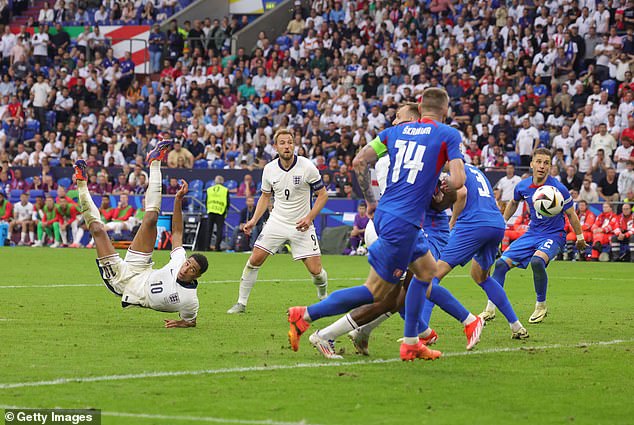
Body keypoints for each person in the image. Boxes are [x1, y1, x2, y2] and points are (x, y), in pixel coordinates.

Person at [287, 88, 475, 362]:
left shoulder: (392, 133)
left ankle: (412, 341)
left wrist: (369, 200)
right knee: (375, 292)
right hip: (405, 221)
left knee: (426, 272)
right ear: (445, 110)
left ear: (420, 108)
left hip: (388, 213)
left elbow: (360, 160)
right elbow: (458, 181)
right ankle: (304, 316)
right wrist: (441, 183)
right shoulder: (447, 134)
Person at [73, 139, 209, 328]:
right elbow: (177, 232)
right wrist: (178, 200)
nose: (185, 268)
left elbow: (191, 321)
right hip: (141, 268)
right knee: (151, 218)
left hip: (123, 282)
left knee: (98, 230)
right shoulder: (180, 262)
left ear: (196, 277)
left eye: (192, 270)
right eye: (188, 264)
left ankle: (81, 183)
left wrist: (179, 323)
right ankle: (155, 161)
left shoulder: (189, 299)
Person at [226, 129, 329, 314]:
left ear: (294, 145)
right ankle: (240, 303)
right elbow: (265, 197)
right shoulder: (269, 169)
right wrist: (253, 220)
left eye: (290, 142)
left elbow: (322, 195)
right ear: (276, 147)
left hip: (302, 225)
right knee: (254, 260)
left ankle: (323, 297)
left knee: (316, 271)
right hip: (277, 222)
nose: (287, 146)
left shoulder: (307, 166)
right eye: (282, 143)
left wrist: (309, 217)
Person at [479, 148, 587, 324]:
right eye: (538, 162)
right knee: (500, 264)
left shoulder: (558, 189)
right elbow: (513, 202)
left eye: (546, 163)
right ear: (531, 164)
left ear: (550, 166)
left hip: (554, 235)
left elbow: (571, 214)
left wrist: (580, 237)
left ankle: (541, 305)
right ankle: (490, 308)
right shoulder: (522, 186)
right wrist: (501, 224)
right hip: (532, 233)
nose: (542, 166)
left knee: (537, 262)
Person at [206, 175, 230, 251]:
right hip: (220, 211)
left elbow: (206, 201)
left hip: (211, 211)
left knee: (209, 230)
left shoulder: (209, 189)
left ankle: (207, 247)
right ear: (223, 182)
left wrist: (208, 209)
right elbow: (228, 202)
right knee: (219, 230)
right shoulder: (225, 190)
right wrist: (226, 211)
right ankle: (217, 247)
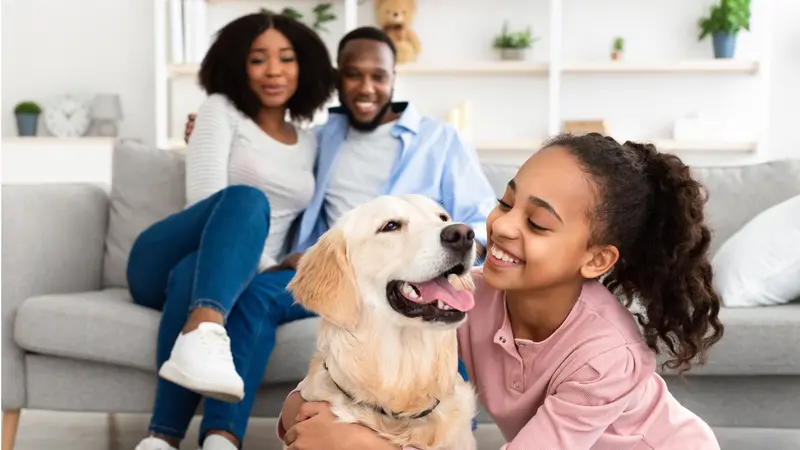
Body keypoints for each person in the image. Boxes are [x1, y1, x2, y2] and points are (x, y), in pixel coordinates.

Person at [279, 133, 726, 450]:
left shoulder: (606, 357)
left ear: (595, 260)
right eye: (506, 202)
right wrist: (304, 401)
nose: (502, 227)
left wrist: (365, 447)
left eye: (537, 223)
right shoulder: (472, 297)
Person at [176, 25, 497, 448]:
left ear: (393, 79)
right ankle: (221, 435)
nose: (366, 87)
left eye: (378, 76)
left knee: (437, 346)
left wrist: (446, 258)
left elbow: (479, 222)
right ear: (336, 79)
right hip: (335, 266)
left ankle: (445, 432)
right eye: (353, 74)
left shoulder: (442, 141)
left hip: (419, 272)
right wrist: (210, 131)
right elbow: (270, 156)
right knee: (253, 295)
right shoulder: (320, 138)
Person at [128, 12, 335, 450]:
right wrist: (268, 266)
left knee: (193, 274)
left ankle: (164, 439)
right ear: (239, 65)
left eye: (286, 58)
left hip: (205, 274)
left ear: (306, 66)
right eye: (258, 59)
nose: (274, 71)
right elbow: (206, 203)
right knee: (245, 199)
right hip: (159, 259)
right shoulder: (220, 112)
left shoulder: (311, 142)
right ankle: (205, 326)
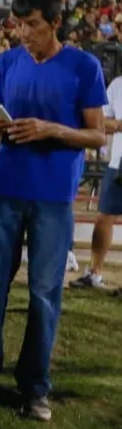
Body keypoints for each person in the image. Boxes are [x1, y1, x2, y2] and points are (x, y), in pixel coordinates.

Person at [0, 0, 107, 422]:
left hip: (53, 198)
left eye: (32, 24)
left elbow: (97, 136)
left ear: (55, 23)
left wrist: (51, 130)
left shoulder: (84, 65)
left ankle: (35, 387)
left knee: (43, 293)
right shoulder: (8, 62)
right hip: (6, 191)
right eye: (18, 25)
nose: (23, 33)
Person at [71, 72, 122, 290]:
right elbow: (102, 121)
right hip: (118, 162)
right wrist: (118, 124)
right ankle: (94, 273)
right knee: (104, 217)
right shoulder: (119, 84)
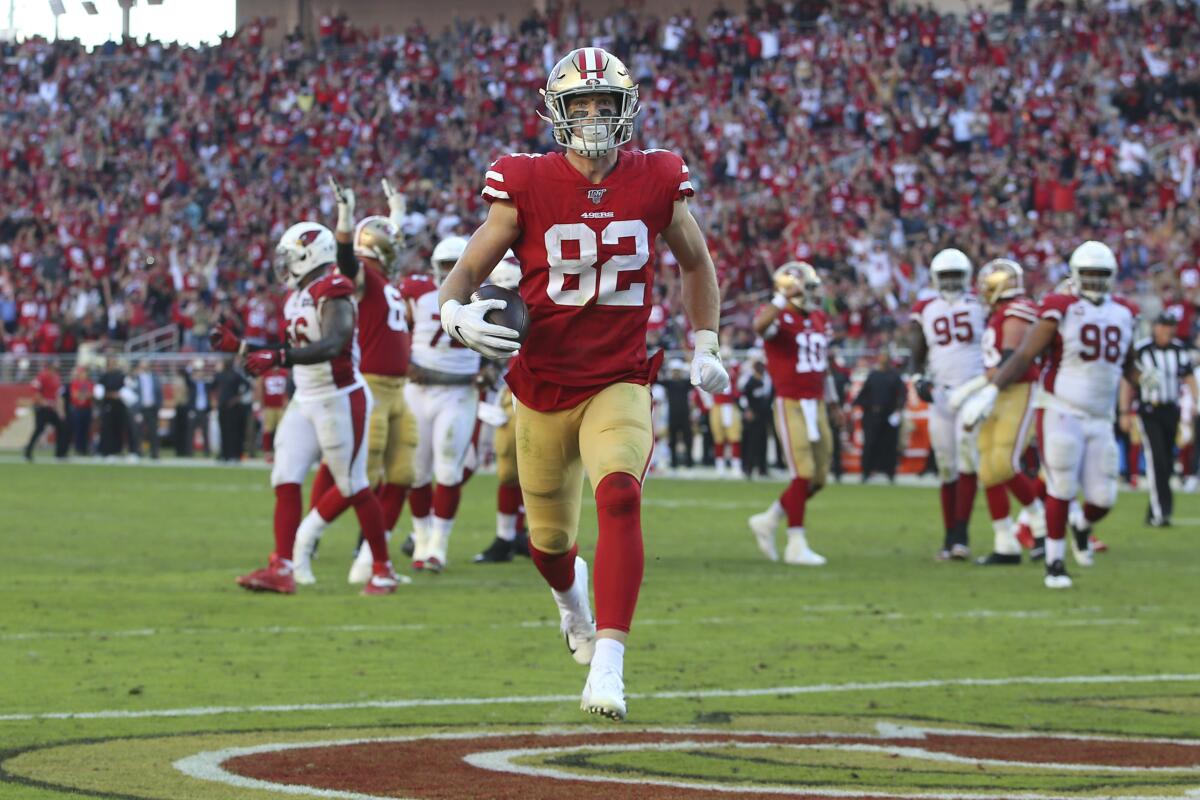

==*==

● REQUIRED ACTION
Without including any picture, print all of the entries above exactly.

● EXERCISE RESPONSE
Body keypoints for each person in the image. Boxes are [x1, y1, x2, y2] and points are (x, y), in pixel coordinates.

Person at [287, 88, 475, 362]:
left shoulder: (392, 133)
left ankle: (412, 341)
left wrist: (369, 200)
right knee: (375, 292)
right hip: (405, 221)
left knee: (426, 272)
right ear: (445, 110)
left ear: (420, 108)
left hip: (388, 213)
left elbow: (360, 160)
right elbow: (458, 181)
right ankle: (304, 316)
right wrist: (441, 183)
right shoulder: (447, 134)
Person at [73, 139, 209, 328]:
right elbow: (177, 232)
right wrist: (178, 200)
nose: (185, 268)
left elbow: (191, 321)
right hip: (141, 268)
right knee: (151, 218)
left hip: (123, 282)
left knee: (98, 230)
right shoulder: (180, 262)
left ear: (196, 277)
left eye: (192, 270)
right eye: (188, 264)
left ankle: (81, 183)
left wrist: (179, 323)
right ankle: (155, 161)
left shoulder: (189, 299)
Person at [226, 129, 329, 314]:
left ear: (294, 145)
right ankle: (240, 303)
right elbow: (265, 197)
right shoulder: (269, 169)
right wrist: (253, 220)
left eye: (290, 142)
left elbow: (322, 195)
right ear: (276, 147)
left hip: (302, 225)
right knee: (254, 260)
left ankle: (323, 297)
left knee: (316, 271)
right hip: (277, 222)
nose: (287, 146)
left shoulder: (307, 166)
right eye: (282, 143)
left wrist: (309, 217)
Person at [479, 148, 587, 324]:
right eye: (538, 162)
right knee: (500, 264)
left shoulder: (558, 189)
right elbow: (513, 202)
left eye: (546, 163)
right ear: (531, 164)
left ear: (550, 166)
left hip: (554, 235)
left elbow: (571, 214)
left wrist: (580, 237)
left ankle: (541, 305)
right ankle: (490, 308)
right shoulder: (522, 186)
right wrist: (501, 224)
right hip: (532, 233)
nose: (542, 166)
left knee: (537, 262)
Person at [206, 175, 230, 251]:
right hip: (220, 211)
left elbow: (206, 201)
left hip: (211, 211)
left knee: (209, 230)
left shoulder: (209, 189)
left ankle: (207, 247)
right ear: (223, 182)
left wrist: (208, 209)
right elbow: (228, 202)
right knee: (219, 230)
right shoulder: (225, 190)
right wrist: (226, 211)
right ankle: (217, 247)
Body keypoints for each person in the image. Boxes are [x1, y1, x2, y2] and points are (x, y), in pixel coordinates.

Person at [279, 133, 726, 450]:
left shoulder: (606, 357)
left ear: (595, 260)
right eye: (506, 202)
right wrist: (304, 401)
nose: (502, 227)
left wrist: (365, 447)
left eye: (537, 223)
right shoulder: (472, 297)
Person at [176, 25, 497, 448]:
left ear: (393, 79)
right ankle: (221, 435)
nose: (366, 87)
left eye: (378, 76)
left knee: (437, 346)
left wrist: (446, 258)
left elbow: (479, 222)
right ear: (336, 79)
right hip: (335, 266)
left ankle: (445, 432)
right eye: (353, 74)
left shoulder: (442, 141)
left hip: (419, 272)
right wrist: (210, 131)
right elbow: (270, 156)
right knee: (253, 295)
right shoulder: (320, 138)
Person at [128, 12, 335, 450]:
right wrist: (268, 266)
left knee: (193, 274)
left ankle: (164, 439)
right ear: (239, 65)
left eye: (286, 58)
left hip: (205, 274)
left ear: (306, 66)
right eye: (258, 59)
nose: (274, 71)
right elbow: (206, 203)
right knee: (245, 199)
right hip: (159, 259)
right shoulder: (220, 112)
left shoulder: (311, 142)
right ankle: (205, 326)
Body keypoints for each person in the image. Boxes are [x1, y1, x2, y2] and points are (x, y), in pixel coordinates.

Person at [0, 0, 107, 422]:
left hip: (53, 198)
left eye: (32, 24)
left elbow: (97, 136)
left ear: (55, 23)
left wrist: (51, 130)
left shoulder: (84, 65)
left ankle: (35, 387)
left knee: (43, 293)
right shoulder: (8, 62)
right hip: (6, 191)
right eye: (18, 25)
nose: (23, 33)
Person at [71, 72, 122, 290]:
right elbow: (102, 121)
right hip: (118, 162)
right wrist: (118, 124)
right ankle: (94, 273)
right knee: (104, 217)
right shoulder: (119, 84)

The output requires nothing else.